** Vos tâches **
A. Dressez la liste de tous les compositeurs nommés dans le texte extrait.
B. D'après le texte extrait, en quelle année est né Israel López Estelche ?
C. Reproduisez le texte extrait depuis "George Benjamin : Viola, Viola" jusqu'à "Suzanne Blumenthal (direction)" inclus.

** Texte extrait **
============

George Benjamin : Viola, Viola (*)
Gérard Grisey : Vortex Temporum I, II, III

Garth Knox (*), John Stulz (*), Alfonso Noriega (alto)
Manufaktur für Aktuelle Musik, Suzanne Blumenthal (direction)


(© Stéphane Guy)


On connaît le mot à la fois drôle, méchant et évidemment exagéré du chef d’orchestre espagnol Jesús López Cobos selon lequel être musicien en Espagne, c’est comme être torero en Finlande. Qu’aurait-il dit des créateurs de musique contemporaine?! Surtout sur une terre aussi conservatrice que la Principauté des Asturies où la musique folklorique et la zarzuela semblent être l’horizon indépassable de la culture musicale pour beaucoup. Pourtant, à vrai dire, on a déjà eu l’occasion d’entendre lors des festivals d’été d’Oviedo des pièces de musique contemporaine qu’on n’imagine pas pouvoir entendre dans nombre de festivals français, et l’intérêt du public pour la musique d’aujourd’hui est loin d’y être nul. On se souvient ainsi du succès rencontré par le Nosferatu de José María Sánchez-Verdú en 2013. Mais si on ne saurait donc qualifier les Asturies de désert musical, il reste quand même du travail pour les missionnaires. C’est heureux car il y en a. Le 1er août, Israel López Estelche, jeune compositeur né en 1983 en Cantabrie mais installé à Oviedo, le démontrait en faisant une conférence, à l’Auditorium Principe Felipe, présentant un cycle de trois concerts consacrés à la musique contemporaine et organisés avec l’altiste Alfonso Noriega, natif d’Oviedo. Le premier d’entre eux avait lieu le 3 août, malheureusement dans le patio (couvert) du musée des Beaux-Arts de la région, évidemment aussi inadapté que les autres lieux utilisés habituellement l’été.

============

** Matériel fourni **

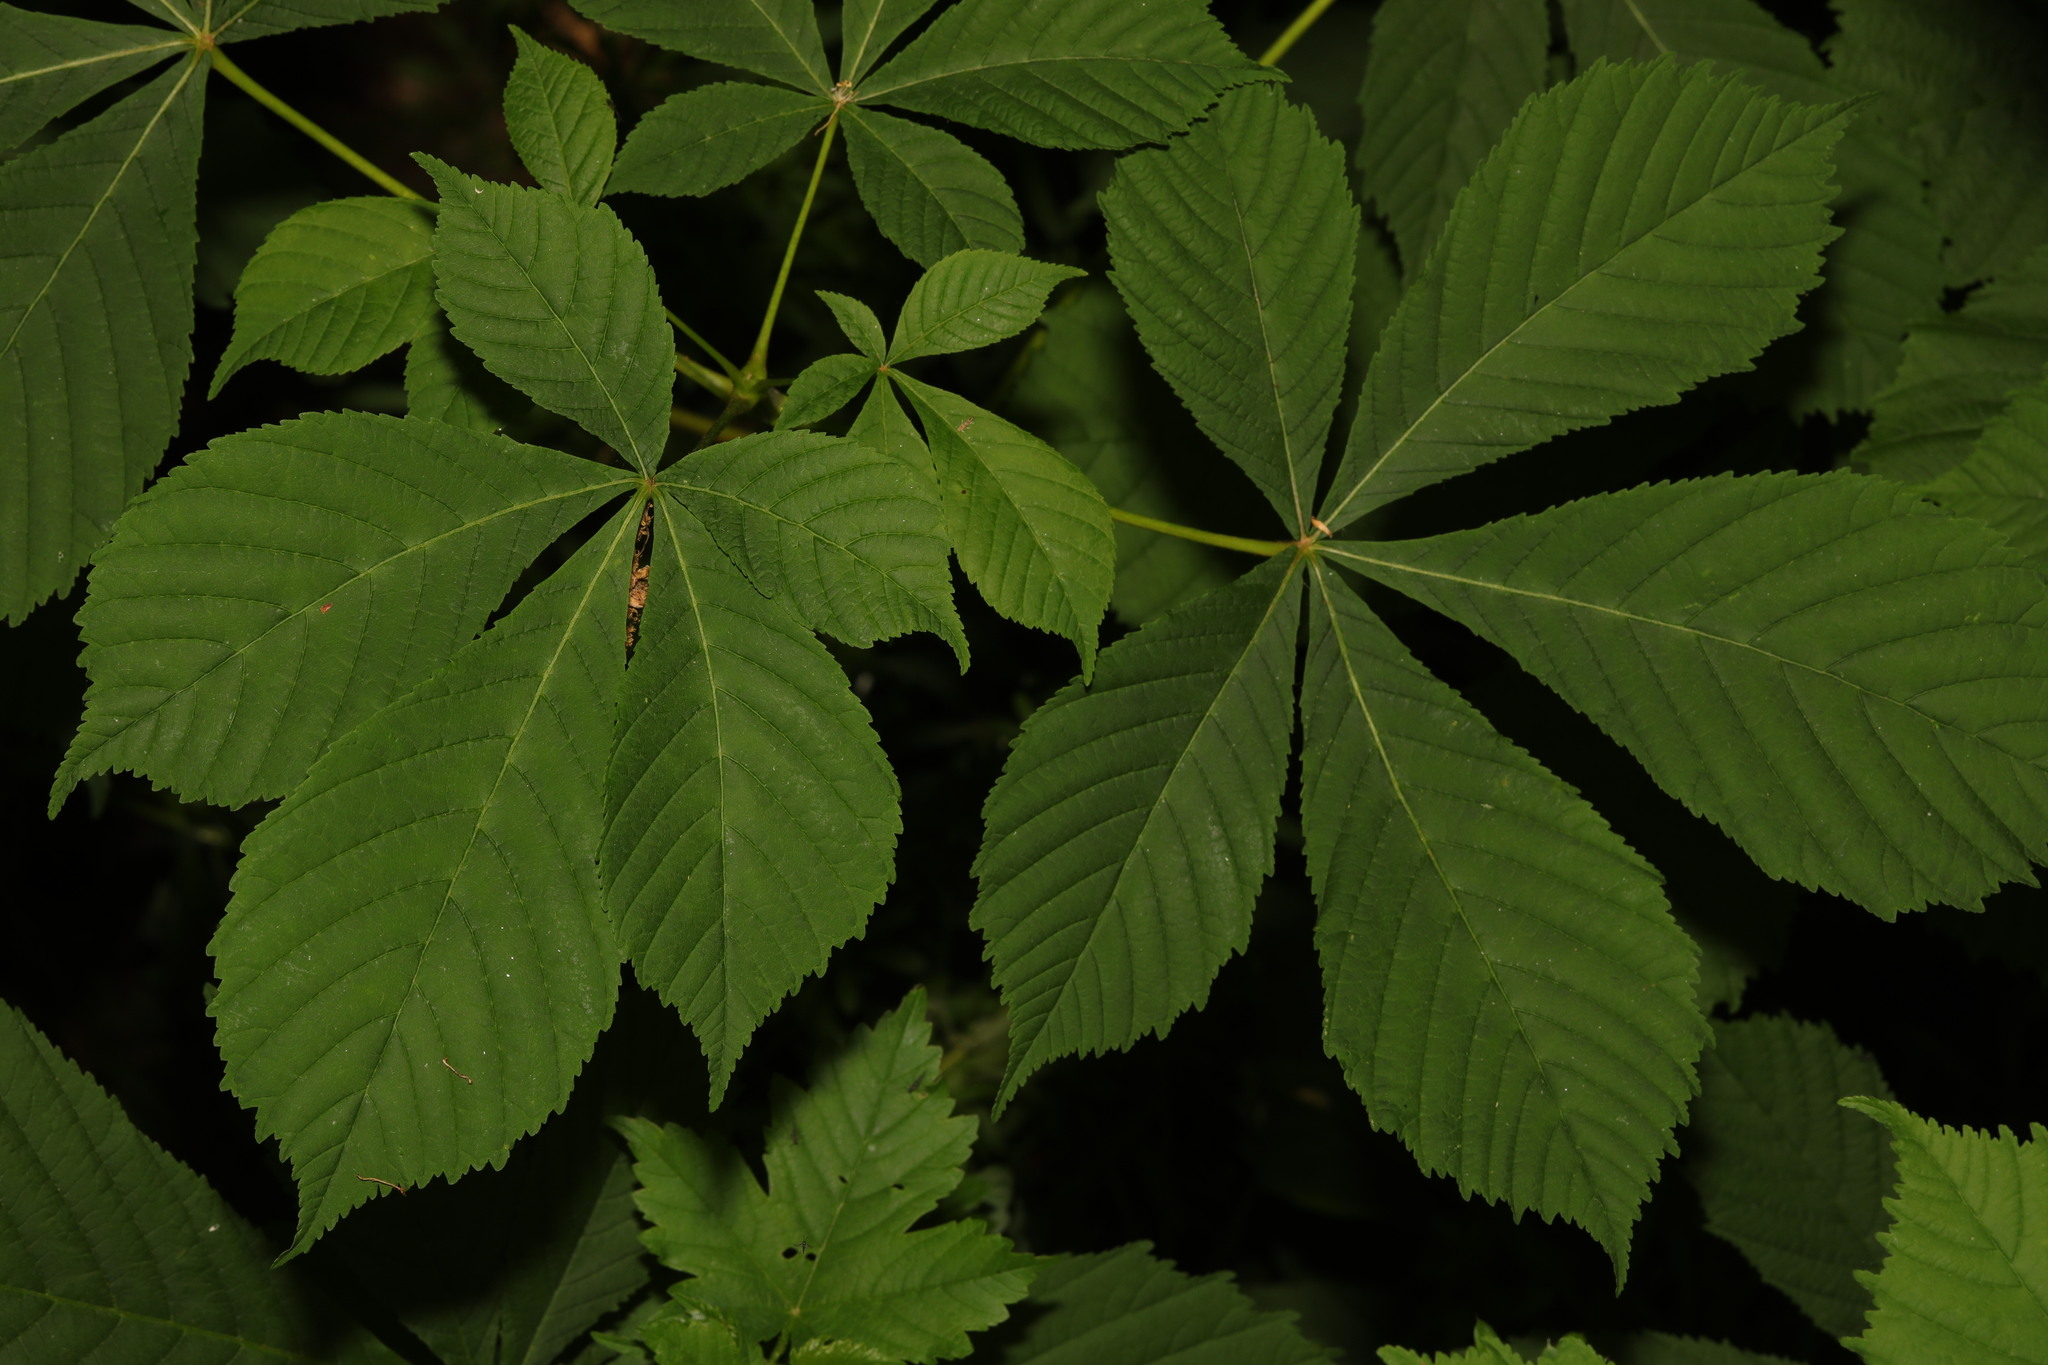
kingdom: Plantae
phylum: Tracheophyta
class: Magnoliopsida
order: Sapindales
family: Sapindaceae
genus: Aesculus
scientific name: Aesculus hippocastanum
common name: Horse-chestnut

============

** En réponse **
A. George Benjamin, Gérard Grisey, José María Sánchez-Verdú, Israel López Estelche

B. En 1983.

C.
George Benjamin : Viola, Viola (*)
Gérard Grisey : Vortex Temporum I, II, III

Garth Knox (*), John Stulz (*), Alfonso Noriega (alto)
Manufaktur für Aktuelle Musik, Suzanne Blumenthal (direction)